▸ PAGE TEXT:
----------
In 2006 the conservative government adopted a renewed Law on Protection of Public Order and Peace, criminalizing prostitution in public spaces, which the law considers “indecent behaviour.” Since there is nearly no street prostitution in the country, the need to protect public morality by expelling prostitutes from public spaces seems unfounded, yet this article was included in the reformed law without any particular difficulty. It has to be noted that liberal democrats left this door open in their proposition on decriminalization of prostitution too, by leaving the article 11 on public morality untouched. In fact they were assuring that there will not be more prostitution in public spaces explicitely referring to this article.
Law on Protection of Public Order and Peace
“Whoever procures sexual intercourse, shows off sexual organs or in an intrusive way offers sexual services on a public space and by this disturbs anybody, provokes disquiet or indignation of people, shall be punished by a fine of SIT 50.000 to SIT 100.000.” (Official Journal RS 70/2006).
----------
▸ SOURCE DATA:

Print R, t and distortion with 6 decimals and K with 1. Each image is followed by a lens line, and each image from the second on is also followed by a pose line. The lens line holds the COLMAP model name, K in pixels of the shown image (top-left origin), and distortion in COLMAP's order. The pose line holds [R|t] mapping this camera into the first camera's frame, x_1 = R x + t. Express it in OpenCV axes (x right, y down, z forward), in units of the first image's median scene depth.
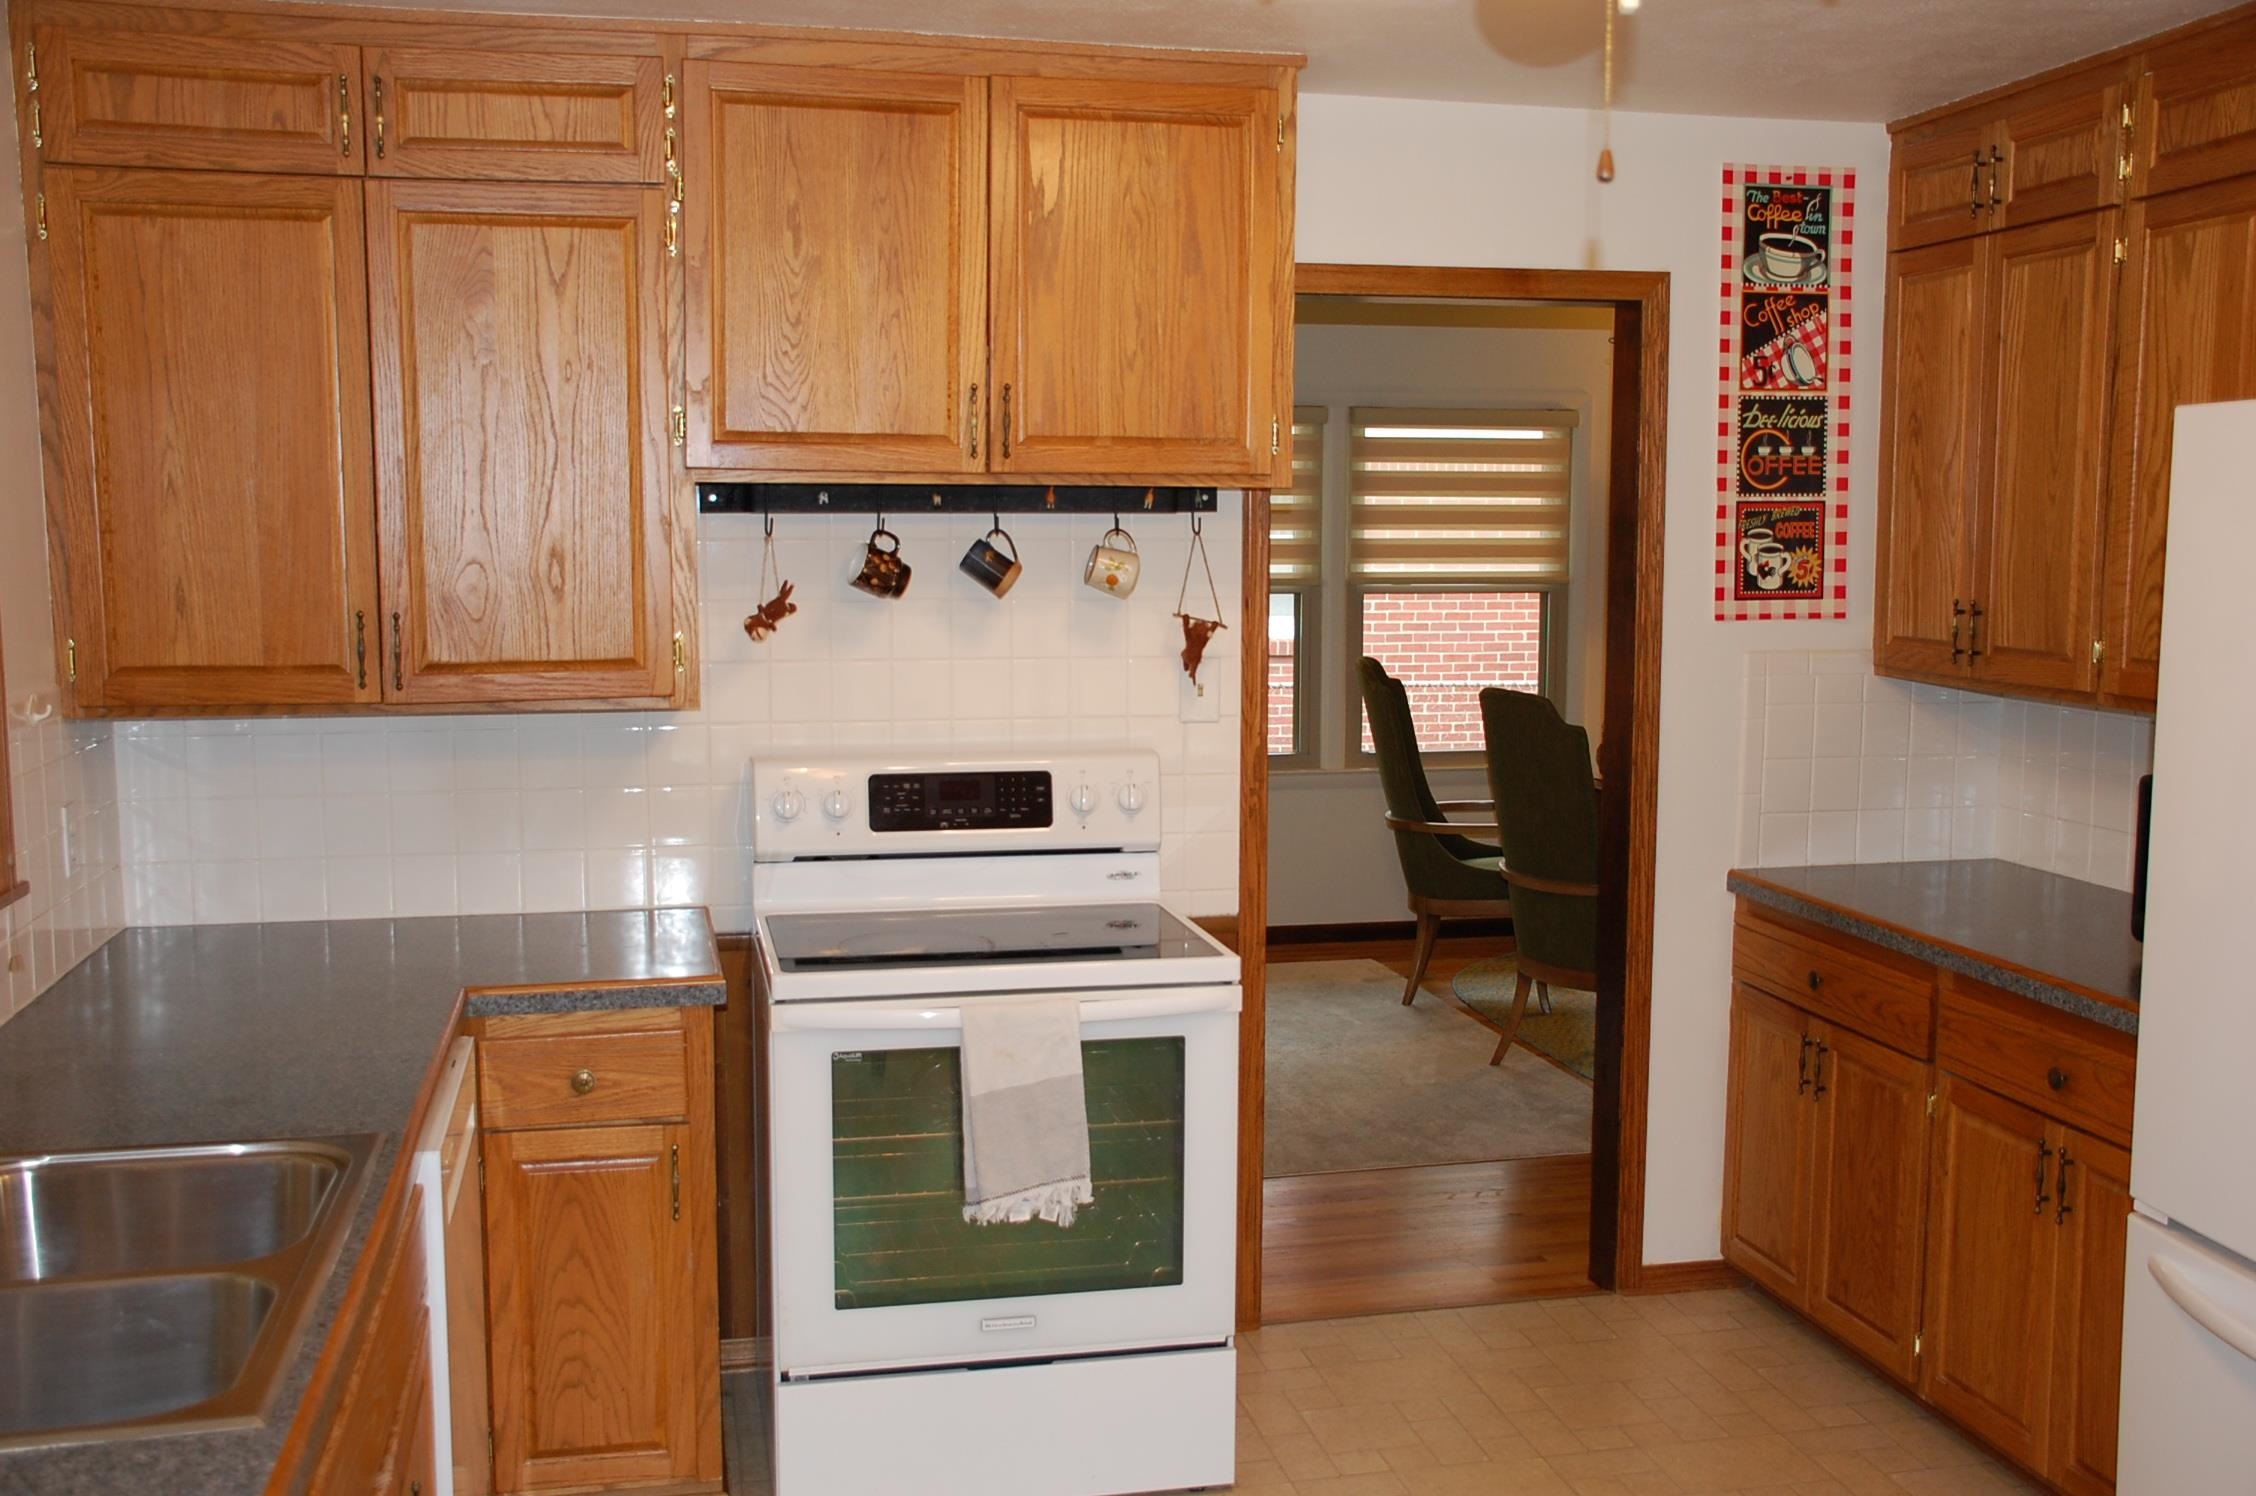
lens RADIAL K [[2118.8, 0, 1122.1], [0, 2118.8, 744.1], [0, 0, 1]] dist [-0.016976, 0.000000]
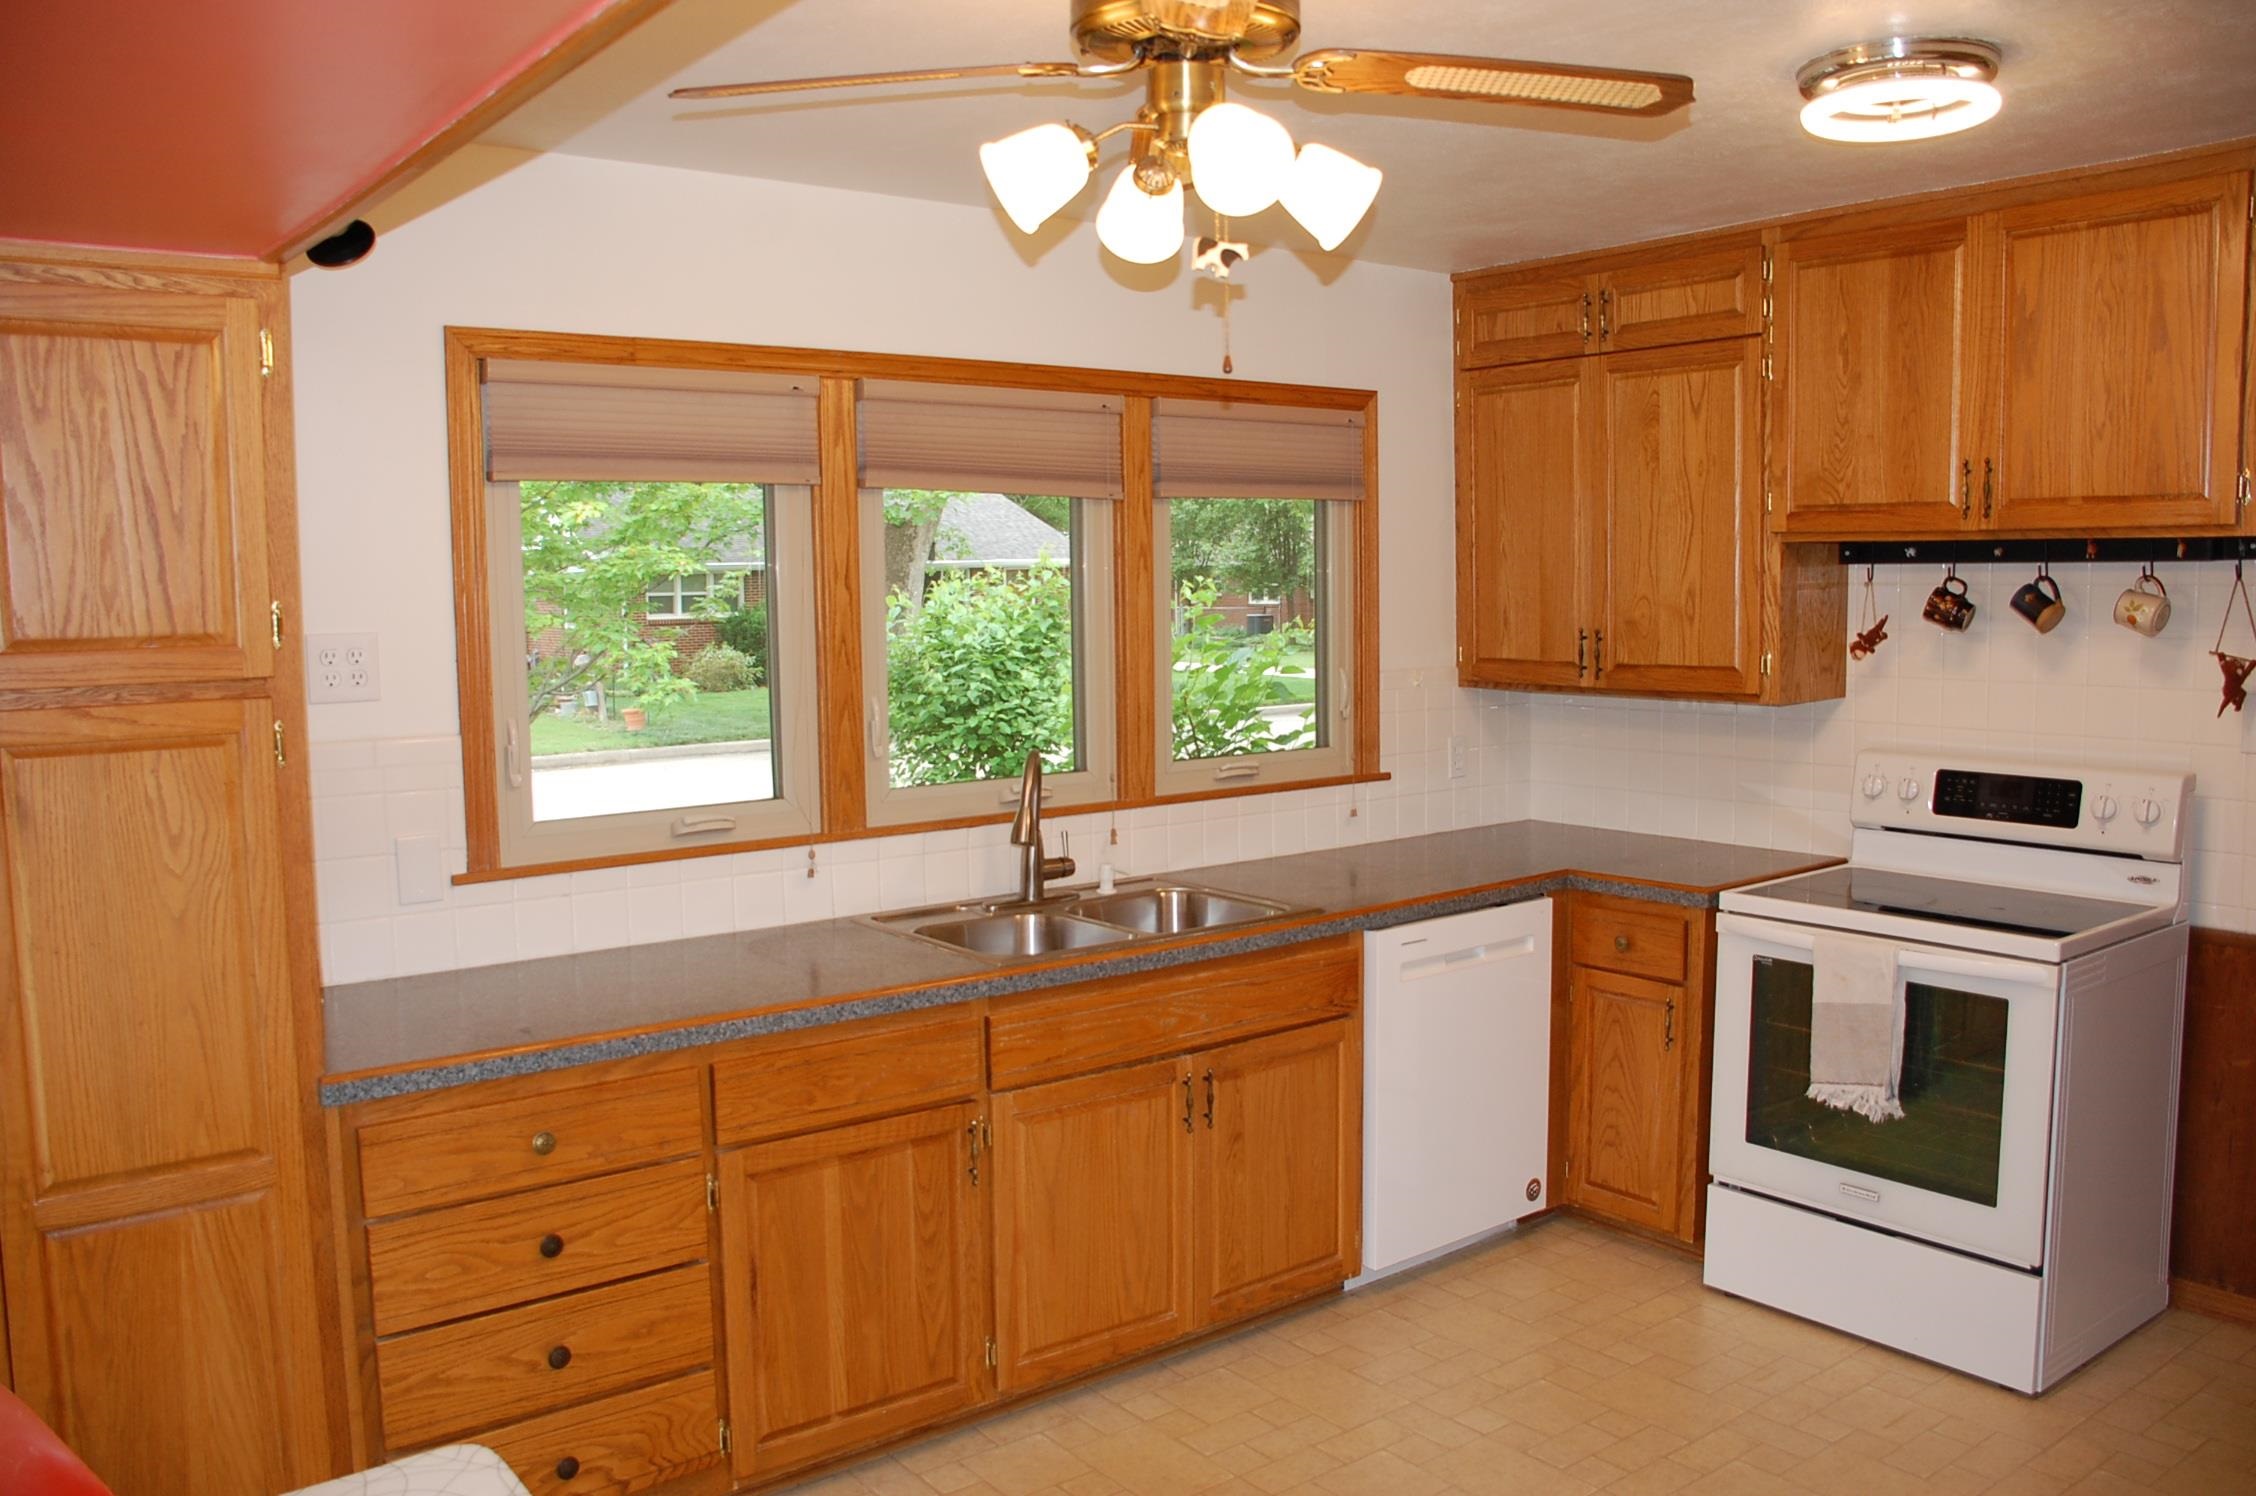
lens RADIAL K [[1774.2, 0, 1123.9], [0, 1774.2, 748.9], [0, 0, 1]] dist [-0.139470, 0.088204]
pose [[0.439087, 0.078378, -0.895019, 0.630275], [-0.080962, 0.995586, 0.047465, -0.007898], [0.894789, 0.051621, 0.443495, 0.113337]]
----------
▸ EXERCISES TO COMPLETE:
1) In the passage on the Law on Protection of Public Order and Peace above, rewrite the paragraph beginning "In 2006 the conservative government" as a short bulleted list that keeps its main facts.
2) List every act on a public space that the quoted article in the passage on the Law on Protection of Public Order and Peace names as punishable.
3) Continue the passage on the Law on Protection of Public Order and Peace after its last sentence.

▸ RESPONSES:
1)
- In 2006 the conservative government adopted a renewed Law on Protection of Public Order and Peace that criminalized prostitution in public spaces as "indecent behaviour."
- Because there is nearly no street prostitution in the country, the need to protect public morality this way seems unfounded, yet the article passed without particular difficulty.
- In their proposal to decriminalize prostitution, the liberal democrats also left article 11 on public morality untouched.
- They cited this article explicitly to assure that prostitution in public spaces would not increase.

2)
- Procuring sexual intercourse
- Showing off sexual organs
- Offering sexual services in an intrusive way

3)
Even though prostitution is not illegal, prostitutes cannot work legally, except within businesses registered for other means. Interestingly, the classification of professions published in the Official Journal of the Republic of Slovenia lists the profession of a prostitute, written only in its female grammatical form (Official Journal of RS 28/1997).
Procuring and organizing prostitution remained punishable after prostitution was decriminalised, an effort, according to the proponents of legal change, that was supposed to enable prostitutes to work as free entrepreneurs. Curiously, the word “procurement” disappeared from the Criminal Code in 2004. Articles on “procurement” and “mediation of prostitution” were replaced by articles on “exploitation through prostitution,” with the argument to bring the legislation in accordance with the UN Protocol to Prevent, Suppress and Punish Trafficking in Persons, Especially Women and Children, Supplementing the United Nations Convention Against Transnational Organized Crime:
(Exploitation through prostitution)
(1) Whoever participates for exploitative purposes in the prostitution of another or instructs, obtains or encourages another to engage in prostitution with force, threats or deception shall be given a prison sentence of between three months and five years.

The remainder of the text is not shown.